(Stored items)
········
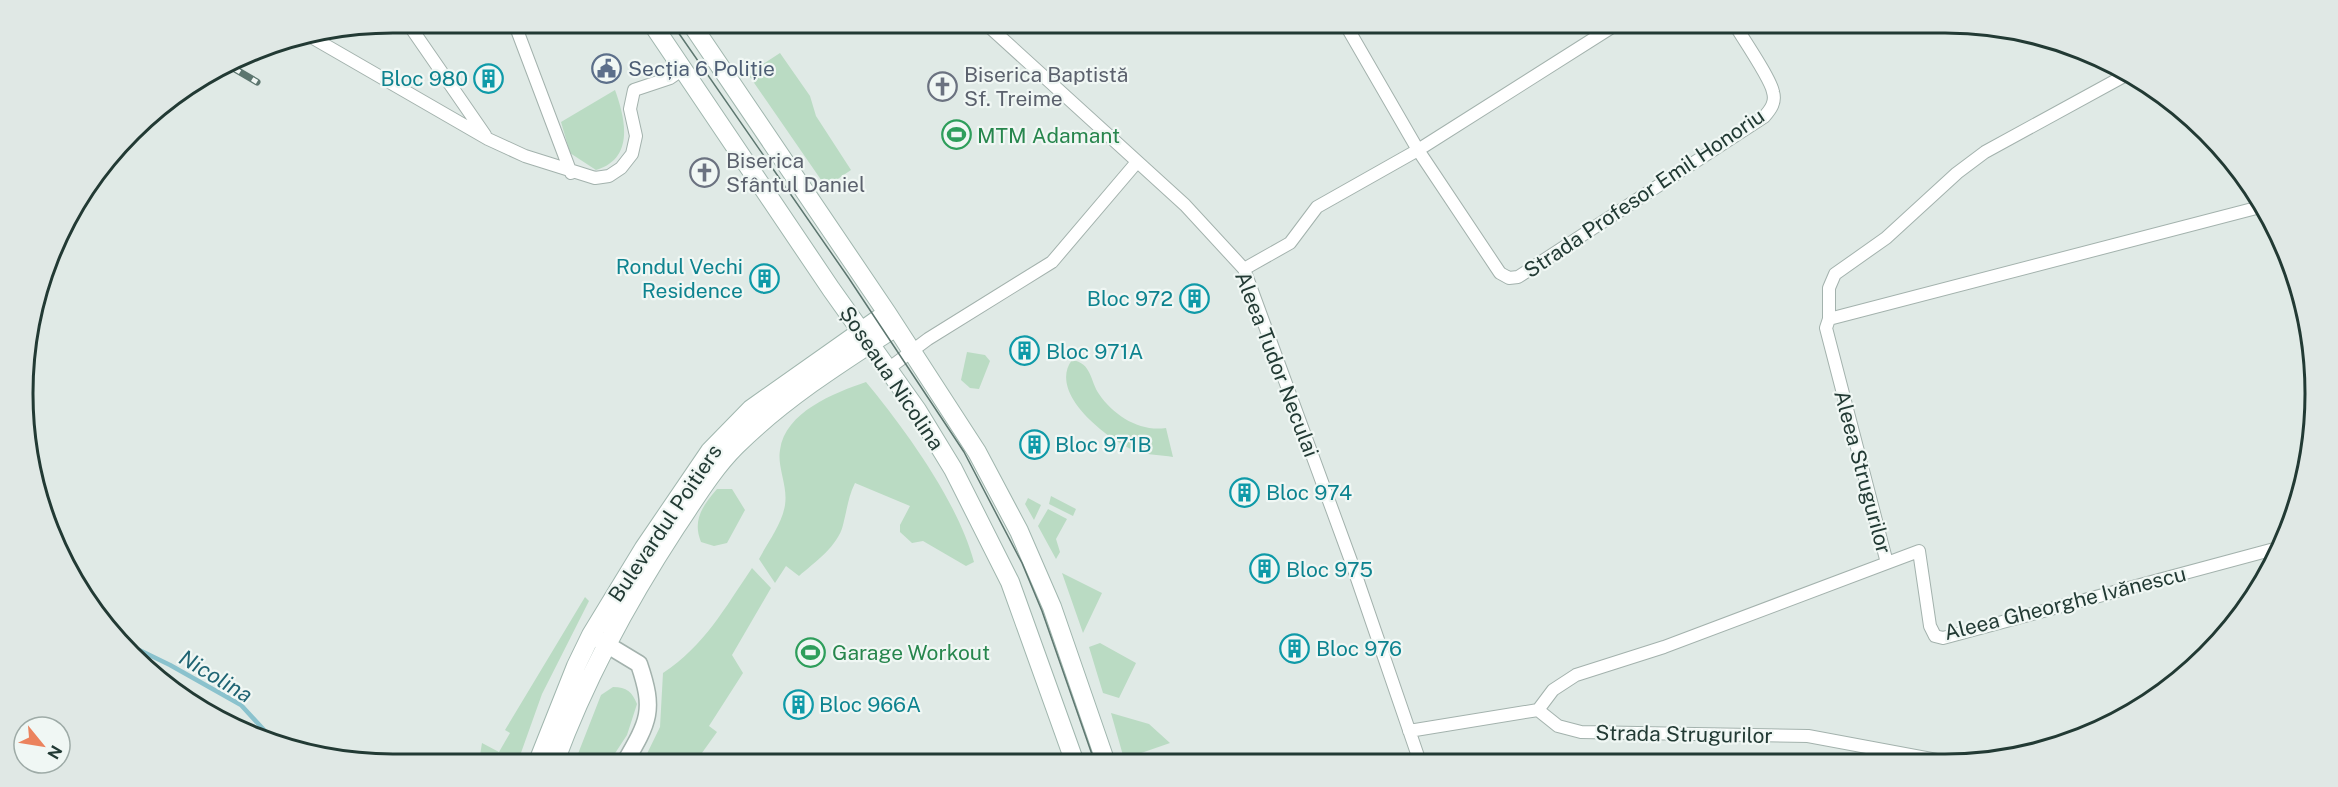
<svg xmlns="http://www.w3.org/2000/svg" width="2338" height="787" font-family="'Public Sans',sans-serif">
	<rect width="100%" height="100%" fill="#e0eae6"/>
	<path fill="#badbc3" d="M 780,53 L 810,96 L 816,116 L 851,170 L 826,187 L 748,74 Z
		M 615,90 C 626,120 634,159 596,170 L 570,153 L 561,122 Z
		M 967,352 L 985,355 L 990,361 L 979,389 L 970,388 L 961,380 Z
		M 1072,360 C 1092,363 1090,381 1099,394 C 1114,416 1140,432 1166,428 L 1173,457 C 1161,455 1147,455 1136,451 C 1108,440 1047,393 1072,360 Z
		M 866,382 C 905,429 958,502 974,562 L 966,566 L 923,541 L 912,543 L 900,532 L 900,525 L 910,506 L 855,483 C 848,497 847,510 843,525 C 838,546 815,562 799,576 L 786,566 L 775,583 L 759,559 C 768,542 782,524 785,505 C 788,486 777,467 780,450 C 785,412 834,393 866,382 Z
		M 717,489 L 732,489 L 745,510 L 727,543 L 714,546 L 701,542 C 692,520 703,505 717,489 Z
		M 1051,496 L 1076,509 L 1073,516 L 1049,504 Z
		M 1028,498 L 1041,505 L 1034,520 L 1025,504 Z
		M 1048,509 L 1067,519 L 1056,539 L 1060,552 L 1056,559 L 1038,526 Z
		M 752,568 L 771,588 L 732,655 L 743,673 L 709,726 L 717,732 L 694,764 L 642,764 L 660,727 L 663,673 C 705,645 724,609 752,568 Z
		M 1062,573 L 1102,593 L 1083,633 Z
		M 585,597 L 589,601 L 542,694 L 517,764 L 493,764 L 480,755 L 482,743 L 499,752 L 510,733 L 505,730 Z
		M 1100,643 L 1136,663 L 1119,698 L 1103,693 L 1089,647 Z
		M 613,687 C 627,687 632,692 637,704 L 627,735 L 608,764 L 574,764 L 601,695 Z
		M 1111,713 L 1149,724 L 1170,743 L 1124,759 Z"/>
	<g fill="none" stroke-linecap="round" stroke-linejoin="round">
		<path stroke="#8ac2cd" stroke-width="4.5" d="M 133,647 L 170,665 L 241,705 L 275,742"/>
		<defs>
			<path id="minor" d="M 407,22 L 485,135
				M 514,22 L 571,173
				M 984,22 L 1185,205 L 1244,269 L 1351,561 L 1420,762
				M 1344,22 L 1418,150 L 1500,273 L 1509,278 L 1518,277 L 1764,117 C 1771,109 1776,102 1773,92 C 1771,79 1742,37 1733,22
				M 313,38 L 488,139 L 525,156 L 595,178 L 609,176 L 621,168 L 632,154 L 636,136 L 630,109 L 634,90 L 670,78 L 683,69
				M 1244,269 L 1290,243 L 1317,207 L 1418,150 L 1620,22
				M 1829,319 L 1829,288 L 1835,274 L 1886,238 L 1957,173 L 1985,152 L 2124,76
				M 888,369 L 928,339 L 1052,262 L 1137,162
				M 1887,563 L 1919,551 L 1930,626 L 1935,636 L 1943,638 L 2278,548
				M 1538,710 L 1558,726 L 1581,732 L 1808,736 L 1942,761
				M 1409,731 L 1538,710 L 1553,690 L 1576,675 L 1664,647 L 1887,563 L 1826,328 L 1829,319 L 2264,206"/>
			<path id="tertiary" d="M 596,638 L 639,664 C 655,711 649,721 624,764"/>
			<path id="secondary" d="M 651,22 L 831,289 L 917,410 L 953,469 L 1010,582 L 1075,763
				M 690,22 L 887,313 L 977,452 L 1019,531 L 1052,607 L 1106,763
				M 537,764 L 576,666 L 591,635 L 644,548 L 710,451 L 751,409 L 887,313
				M 554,764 C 585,679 627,602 676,527 C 695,499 712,470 736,446 C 782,400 840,363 896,327"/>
		</defs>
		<use href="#minor" stroke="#a3b2ad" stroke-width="14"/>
		<use href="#tertiary" stroke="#a3b2ad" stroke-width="19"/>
		<use href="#secondary" stroke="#a0b6ae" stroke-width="20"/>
		<use href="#minor" stroke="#fff" stroke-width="12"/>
		<use href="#tertiary" stroke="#fff" stroke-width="16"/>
		<use href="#secondary" stroke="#fff" stroke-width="18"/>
		<path stroke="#5c766f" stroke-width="1.5" d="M 671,22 L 848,277 L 964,452 L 1022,563 L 1042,611 L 1095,763"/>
		<defs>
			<path id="rail" d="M 228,65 L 257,82"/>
		</defs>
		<use href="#rail" stroke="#5c766f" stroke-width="7"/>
		<use href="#rail" stroke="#f0f7f4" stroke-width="4.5" stroke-dasharray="14" stroke-linecap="butt"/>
	</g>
	<defs>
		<symbol id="civic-ring" viewBox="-11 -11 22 22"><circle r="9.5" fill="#f0f7f4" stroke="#5c6f8a" stroke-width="1.5"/><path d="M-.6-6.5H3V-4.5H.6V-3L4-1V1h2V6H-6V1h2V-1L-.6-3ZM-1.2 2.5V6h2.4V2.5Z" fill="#5c6f8a"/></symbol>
		<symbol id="building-ring" viewBox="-11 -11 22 22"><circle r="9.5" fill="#f0f7f4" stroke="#0f9aa8" stroke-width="1.5"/><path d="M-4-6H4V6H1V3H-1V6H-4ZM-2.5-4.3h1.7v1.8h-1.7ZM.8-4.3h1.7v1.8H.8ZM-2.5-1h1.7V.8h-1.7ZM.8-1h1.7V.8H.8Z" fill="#0f9aa8"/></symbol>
		<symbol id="church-ring" viewBox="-11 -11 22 22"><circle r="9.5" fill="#f0f7f4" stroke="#6b7280" stroke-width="1.5"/><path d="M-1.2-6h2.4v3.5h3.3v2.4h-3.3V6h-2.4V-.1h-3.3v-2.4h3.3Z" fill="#6b7280"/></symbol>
		<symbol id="stadium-ring" viewBox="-11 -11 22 22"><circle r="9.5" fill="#f0f7f4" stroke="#2e9e5b" stroke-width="1.5"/><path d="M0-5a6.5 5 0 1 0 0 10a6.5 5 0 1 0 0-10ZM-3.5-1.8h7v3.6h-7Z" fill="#2e9e5b"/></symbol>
	</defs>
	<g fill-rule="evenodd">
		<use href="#civic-ring" x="590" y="52" width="33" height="33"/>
		<use href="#building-ring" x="472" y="62" width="33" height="33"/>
		<use href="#church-ring" x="926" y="70" width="33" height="33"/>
		<use href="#stadium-ring" x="940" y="118" width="33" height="33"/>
		<use href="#church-ring" x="688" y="156" width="33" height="33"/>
		<use href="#building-ring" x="748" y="262" width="33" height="33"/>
		<use href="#building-ring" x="1178" y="282" width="33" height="33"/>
		<use href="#building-ring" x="1008" y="334" width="33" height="33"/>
		<use href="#building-ring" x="1018" y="428" width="33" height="33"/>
		<use href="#building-ring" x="1228" y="476" width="33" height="33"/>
		<use href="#building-ring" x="1248" y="552" width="33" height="33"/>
		<use href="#building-ring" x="1278" y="632" width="33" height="33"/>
		<use href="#stadium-ring" x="794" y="636" width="33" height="33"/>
		<use href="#building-ring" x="782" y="688" width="33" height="33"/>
	</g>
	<g text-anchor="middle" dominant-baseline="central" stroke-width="4.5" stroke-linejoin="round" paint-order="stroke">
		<g font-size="21" fill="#4e5e75" stroke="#f0f7f4" text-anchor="start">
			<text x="628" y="68">Secția 6 Poliție</text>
		</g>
		<g font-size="21" fill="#5b616d" stroke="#f0f7f4" text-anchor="start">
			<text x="964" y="74">Biserica Baptistă<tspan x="964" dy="24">Sf. Treime</tspan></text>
			<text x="726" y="160">Biserica<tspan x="726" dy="24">Sfântul Daniel</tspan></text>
		</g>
		<g font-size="21" fill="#0d838f" stroke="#f0f7f4" text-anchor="start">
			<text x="468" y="78" text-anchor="end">Bloc 980</text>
			<text x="743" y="266" text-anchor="end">Rondul Vechi<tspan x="743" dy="24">Residence</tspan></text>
			<text x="1173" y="298" text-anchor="end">Bloc 972</text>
			<text x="1046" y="351">Bloc 971A</text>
			<text x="1055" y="444">Bloc 971B</text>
			<text x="1266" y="492">Bloc 974</text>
			<text x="1286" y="569">Bloc 975</text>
			<text x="1316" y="648">Bloc 976</text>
			<text x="819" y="704">Bloc 966A</text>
		</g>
		<g font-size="21" fill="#27864d" stroke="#f0f7f4" text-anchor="start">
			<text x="977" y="135">MTM Adamant</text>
			<text x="832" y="652">Garage Workout</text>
		</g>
		<g font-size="21" fill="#223a34" stroke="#f0f7f4">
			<text transform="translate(1644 193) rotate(-34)">Strada Profesor Emil Honoriu</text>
			<text transform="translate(1277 364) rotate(69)">Aleea Tudor Neculai</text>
			<text transform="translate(892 378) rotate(56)">Șoseaua Nicolina</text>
			<text transform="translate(1863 472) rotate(75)">Aleea Strugurilor</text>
			<text transform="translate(665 523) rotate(-56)">Bulevardul Poitiers</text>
			<text transform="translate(2065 603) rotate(-14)">Aleea Gheorghe Ivănescu</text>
			<text transform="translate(1684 734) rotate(1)">Strada Strugurilor</text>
		</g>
		<g font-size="22" font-style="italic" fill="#1f6473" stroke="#f0f7f4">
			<text transform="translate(216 676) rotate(31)">Nicolina</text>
		</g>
	</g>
	<path d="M0 0H2338V787H0ZM393 33H1945A360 360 0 0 1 2305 393V394A360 360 0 0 1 1945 754H393A360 360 0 0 1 33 394V393A360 360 0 0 1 393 33Z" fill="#e0e8e5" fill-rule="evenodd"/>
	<path fill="none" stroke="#223a34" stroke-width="3" d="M393 33H1945A360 360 0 0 1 2305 393V394A360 360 0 0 1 1945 754H393A360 360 0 0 1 33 394V393A360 360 0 0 1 393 33Z"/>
	<g transform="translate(42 745) rotate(120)"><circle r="28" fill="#f0f7f4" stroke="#9eaba7" stroke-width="1.5"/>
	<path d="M0-4.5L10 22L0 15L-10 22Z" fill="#eb825d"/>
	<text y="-9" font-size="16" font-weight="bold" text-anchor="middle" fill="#223a34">N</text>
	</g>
</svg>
········
> **INSTRUCTIONS FOR THE TASK**
Please list every line of the records that contains "middle".

> **RESPONSE**
	<g text-anchor="middle" dominant-baseline="central" stroke-width="4.5" stroke-linejoin="round" paint-order="stroke">
	<text y="-9" font-size="16" font-weight="bold" text-anchor="middle" fill="#223a34">N</text>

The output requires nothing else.